Many people run in circles with their to-do list and cannot make any progress checking things off their list. They feel frustrated and like they cannot get off the to-do list tread mill. What if some of the things you were doing were actually contributing to your never ending to-do list cycle? What if you were actually sabotaging yourself? You may be thinking “that’s impossible, I work hard everyday and do everything I can to get things checked off my to-do list, there’s just not enough time”.
True, time, is one of the only non-renewable resources that we have. There is no way to get it back; each minute that ticks by is another minute you absolutely cannot get back. In life, there are no roll-over minutes or time banks where you can store your time and it gains interest. This is it and we can choose to use our minutes wisely and with our best interests at heart or we can choose to stay on the time tread mill and continue a cycle of running without getting anywhere. What would you rather do?
Here are the most common mistakes I see people making that are contributing to their extended stay on the to-do list tread mill.
1. Keep everything in their head.
One of the first problems is that many people do not have a to-do list at all. Some people say making a list takes too much time, but think of what can happen if you do not have a list. Things get forgotten and do not get done. A list helps you keep track of the important things.
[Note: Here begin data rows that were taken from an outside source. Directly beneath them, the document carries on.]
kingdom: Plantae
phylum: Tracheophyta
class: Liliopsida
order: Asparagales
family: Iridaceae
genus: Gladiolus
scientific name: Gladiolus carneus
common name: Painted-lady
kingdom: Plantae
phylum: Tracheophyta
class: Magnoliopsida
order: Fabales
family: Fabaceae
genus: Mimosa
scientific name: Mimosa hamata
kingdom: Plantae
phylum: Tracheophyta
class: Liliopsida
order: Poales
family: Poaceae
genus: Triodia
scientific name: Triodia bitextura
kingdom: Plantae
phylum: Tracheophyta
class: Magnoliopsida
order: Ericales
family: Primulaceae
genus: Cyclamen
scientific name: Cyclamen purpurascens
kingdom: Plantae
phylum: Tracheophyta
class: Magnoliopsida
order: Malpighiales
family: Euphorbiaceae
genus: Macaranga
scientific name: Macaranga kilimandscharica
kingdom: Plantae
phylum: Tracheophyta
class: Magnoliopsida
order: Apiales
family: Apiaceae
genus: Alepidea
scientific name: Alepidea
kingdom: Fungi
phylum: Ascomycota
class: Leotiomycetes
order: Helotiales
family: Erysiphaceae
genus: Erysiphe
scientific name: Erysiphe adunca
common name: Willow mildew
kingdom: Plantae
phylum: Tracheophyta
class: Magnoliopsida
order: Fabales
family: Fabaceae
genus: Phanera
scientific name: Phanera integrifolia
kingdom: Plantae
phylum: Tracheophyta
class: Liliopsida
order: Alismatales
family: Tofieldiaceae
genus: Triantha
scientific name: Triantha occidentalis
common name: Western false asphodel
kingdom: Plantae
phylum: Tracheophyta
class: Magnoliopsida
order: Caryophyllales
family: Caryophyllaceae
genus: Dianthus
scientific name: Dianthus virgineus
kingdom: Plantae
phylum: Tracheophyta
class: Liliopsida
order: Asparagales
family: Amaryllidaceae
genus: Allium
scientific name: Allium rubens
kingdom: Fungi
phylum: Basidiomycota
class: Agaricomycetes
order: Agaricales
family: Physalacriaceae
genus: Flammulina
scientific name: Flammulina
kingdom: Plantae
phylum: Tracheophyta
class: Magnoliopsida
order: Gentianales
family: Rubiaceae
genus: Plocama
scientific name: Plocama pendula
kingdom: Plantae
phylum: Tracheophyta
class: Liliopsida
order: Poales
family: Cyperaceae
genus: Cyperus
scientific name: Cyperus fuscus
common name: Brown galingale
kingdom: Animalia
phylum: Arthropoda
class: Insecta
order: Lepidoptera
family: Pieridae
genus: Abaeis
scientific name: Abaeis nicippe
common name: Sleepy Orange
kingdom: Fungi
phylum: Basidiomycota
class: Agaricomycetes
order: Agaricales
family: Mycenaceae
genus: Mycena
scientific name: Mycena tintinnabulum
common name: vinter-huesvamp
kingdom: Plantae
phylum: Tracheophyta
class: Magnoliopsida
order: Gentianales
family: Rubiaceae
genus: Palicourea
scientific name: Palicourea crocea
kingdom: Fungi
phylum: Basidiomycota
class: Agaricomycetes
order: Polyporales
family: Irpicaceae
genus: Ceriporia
The act of checking something off a list can also be gratifying, especially for kinesthetic learners. For visual learners seeing items checked off their to-do list helps drive them forward while offering a feeling of satisfaction.
2. Try to do everything themselves.
If you are like most women juggling a busy work schedule it is easy to think “It will be quicker if I just do it myself”. But if you never get the task done how can it be quicker? Learning how to delegate can become one of your biggest time savers and best ways to quickly get things off your list. How much is your time worth per hour and how much would it cost to get an assistant or co-worker to help you for a few hours a week? Make a list of all the administrative tasks you do that someone else could do. It may take a little upfront training, writing down the process, or writing a phone script or e-mail script to answer frequently asked questions, but it will be well worth the time you save down the road.
3. Everything is important.
Have you ever heard the phrase “If everything is important, nothing is important”? Set priorities for your to-do list. Ask yourself “is a deadline associated with this task?” if so write it next to the item on your to-do list. Then ask yourself “how important is it that this task get done?” There are often things we would like to do, but it is not important if it gets done or not. Use these two questions to determine where a task moves in the rankings on your to-do list.
Get off the to-do list treadmill by deleting, delegating, and prioritizing your list. Focus on the tasks that you shine at, are naturally good at, and love to do. Get the other stuff off your list and start focusing on what really counts.